2. Okuma becerileri zayıftır.
3. Yazma becerileri zayıftır.
4. Aritmetik beceriler
Aritmetik sembolleri kavramakta zorlandıkları için toplama, çıkarma, çarpma ve bölme işlemlerini kavramakta güçlük çekmektedirler. 4 işlem gerektiren hesaplamaları yapmakta zorlanmaktadırlar.
5. Ayları, günleri, mevsimleri, alfabenin harflerini kavramakta zorlanmaktadırlar.
6. Okuduğu veya dinlediği bir metni, öyküyü; olayların akış sırasına uygun olarak anlamakta ve anlatmakta güçlük çekmektedirler.
7.Sözlü ya da yazılı olarak duygularını, düşüncelerini sırasıyla ifade etmekte zorlanmaktadırlar.

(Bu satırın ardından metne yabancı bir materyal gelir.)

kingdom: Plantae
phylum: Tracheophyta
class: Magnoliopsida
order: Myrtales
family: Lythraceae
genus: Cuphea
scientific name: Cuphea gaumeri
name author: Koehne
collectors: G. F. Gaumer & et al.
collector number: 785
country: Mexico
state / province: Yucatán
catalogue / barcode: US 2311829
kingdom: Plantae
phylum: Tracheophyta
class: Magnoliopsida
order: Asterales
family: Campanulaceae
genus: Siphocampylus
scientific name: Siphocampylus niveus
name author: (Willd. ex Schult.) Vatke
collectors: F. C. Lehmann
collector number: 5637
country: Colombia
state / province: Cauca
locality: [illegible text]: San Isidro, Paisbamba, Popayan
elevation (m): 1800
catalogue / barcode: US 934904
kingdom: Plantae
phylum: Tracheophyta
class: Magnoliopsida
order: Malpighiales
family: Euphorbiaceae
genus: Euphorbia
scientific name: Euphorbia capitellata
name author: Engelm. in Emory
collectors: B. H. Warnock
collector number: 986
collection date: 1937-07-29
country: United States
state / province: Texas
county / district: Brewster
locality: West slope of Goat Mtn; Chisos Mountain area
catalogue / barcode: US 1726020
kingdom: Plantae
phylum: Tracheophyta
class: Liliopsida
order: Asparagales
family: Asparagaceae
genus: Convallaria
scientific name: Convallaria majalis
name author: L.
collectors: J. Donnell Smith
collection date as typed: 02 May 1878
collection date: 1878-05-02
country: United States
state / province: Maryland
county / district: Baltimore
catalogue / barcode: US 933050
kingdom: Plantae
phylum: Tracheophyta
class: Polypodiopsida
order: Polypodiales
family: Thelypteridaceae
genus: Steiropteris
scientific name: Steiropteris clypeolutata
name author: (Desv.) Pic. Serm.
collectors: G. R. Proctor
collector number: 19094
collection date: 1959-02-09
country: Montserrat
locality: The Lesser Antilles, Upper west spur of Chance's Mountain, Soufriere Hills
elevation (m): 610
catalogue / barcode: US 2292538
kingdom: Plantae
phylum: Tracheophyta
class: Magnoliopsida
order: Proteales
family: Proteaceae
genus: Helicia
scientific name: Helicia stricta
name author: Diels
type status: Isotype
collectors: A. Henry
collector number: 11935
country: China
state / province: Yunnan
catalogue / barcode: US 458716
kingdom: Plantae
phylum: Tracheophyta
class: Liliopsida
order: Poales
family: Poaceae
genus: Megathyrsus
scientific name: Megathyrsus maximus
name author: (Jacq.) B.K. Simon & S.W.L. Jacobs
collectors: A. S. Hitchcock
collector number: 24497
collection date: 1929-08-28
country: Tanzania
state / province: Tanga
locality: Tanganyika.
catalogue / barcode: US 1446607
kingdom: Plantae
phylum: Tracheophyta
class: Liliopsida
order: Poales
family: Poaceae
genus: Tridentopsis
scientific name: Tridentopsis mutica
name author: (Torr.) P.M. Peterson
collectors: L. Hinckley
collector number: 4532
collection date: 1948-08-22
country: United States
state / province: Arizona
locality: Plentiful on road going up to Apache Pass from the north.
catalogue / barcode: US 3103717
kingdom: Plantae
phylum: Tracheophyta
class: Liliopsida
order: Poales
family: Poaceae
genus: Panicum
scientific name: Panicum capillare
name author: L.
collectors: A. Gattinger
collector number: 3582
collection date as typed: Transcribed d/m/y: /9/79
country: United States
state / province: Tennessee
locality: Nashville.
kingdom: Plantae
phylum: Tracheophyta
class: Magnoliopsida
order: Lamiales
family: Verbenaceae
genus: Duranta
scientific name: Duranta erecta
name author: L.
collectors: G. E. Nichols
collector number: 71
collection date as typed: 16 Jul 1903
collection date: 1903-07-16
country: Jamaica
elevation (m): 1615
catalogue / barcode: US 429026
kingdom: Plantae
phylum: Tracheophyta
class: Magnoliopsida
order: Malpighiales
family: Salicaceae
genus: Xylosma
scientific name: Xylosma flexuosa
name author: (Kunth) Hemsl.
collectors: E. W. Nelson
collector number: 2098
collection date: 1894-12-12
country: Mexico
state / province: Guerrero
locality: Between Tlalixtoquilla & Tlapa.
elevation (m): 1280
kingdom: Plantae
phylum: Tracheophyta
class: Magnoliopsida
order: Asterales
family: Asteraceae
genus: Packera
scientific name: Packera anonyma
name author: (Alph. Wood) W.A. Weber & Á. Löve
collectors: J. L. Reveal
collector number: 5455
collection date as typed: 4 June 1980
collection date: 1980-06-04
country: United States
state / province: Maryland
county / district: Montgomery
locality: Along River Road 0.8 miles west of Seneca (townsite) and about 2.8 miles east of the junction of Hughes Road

8. Görsel, işitsel ve dokunsal algı güçlükleri bulunmaktadır.
9. Dikkat ve konsantrasyon sorunları vardır.
10. Aşırı hareketli olabilmektedirler.
11. Sözel olmayan mesajları algılama ve yorumlamadaki güçlüklerinden dolayı kişilerarası ve sosyal ilişkilerde sorunlar yaşayabilmektediler.
Öğrenme güçlüğü olan çocuk ve gençler bu özelliklerin tümünü birarada taşımayabilirler. Her biri farklı sayıda, farklı yoğunlukta bu belirtileri göstermektedirler.
Özgül öğrenme güçlüğünin şu tipleri bulunmaktadır:
- Okuma Bozukluğu (Disleksi) : Okuma becerilerinin daha ağırlıklı zayıf olduğu bir gruptur. Dikkat eksikliği ve hiperaktivite bozukluğu olan çocuklar okuma bozukluğu için yüksek risk altındadır.
- Yazılı Anlatım Bozukluğu ( Disgrafi) : Yazma becerilerinin ağırlıklı olarak zayıf olduğu bir gruptur.
- Aritmetik Bozukluğu (Diskalkuli) : Sayısal kavramlar, hesaplama gibi aritmetik becerilerin daha ağırlıklı olarak zayıf olduğu bir gruptur.
- Sözel Olmayan Öğrenme Bozukluğu: 3 temel grupta alanda güçlük yaşanmaktadır.
Özgül öğrenme güçlüğü bulunan çocuklar, özel eğitimle desteklenmediklerinde, kaçınılmaz olarak okul başarısızlığı ile yüzleşmektedirler. Anne ve babalar endişelenerek çocuğu daha fazla çalışması ve çaba göstermesi yönünde uyarırken, ihtiyaç duydukları öğrenme stratejilerinden yoksun olduklarından dolayı başarıya ulaşmakta çok zorlanmaktadırlar. Motivasyonlarını kaybetmekte, başarısızlığı kendi hataları ve yetersizlikleri sonucu olarak görmeye başlamaktadırlar. Bazı çocuklar içinde bulundukları kısır döngü içerisinde kendilerini ifade etmek için daha hırçın veya saldırgan davranışlar sergilerken; diğerleri ise içe kapanmakta, depresif bir duydudurumuna sürüklenebilmektedirler. Benlik saygıları ve özgüvenleri ciddi derece hasar görmektedir.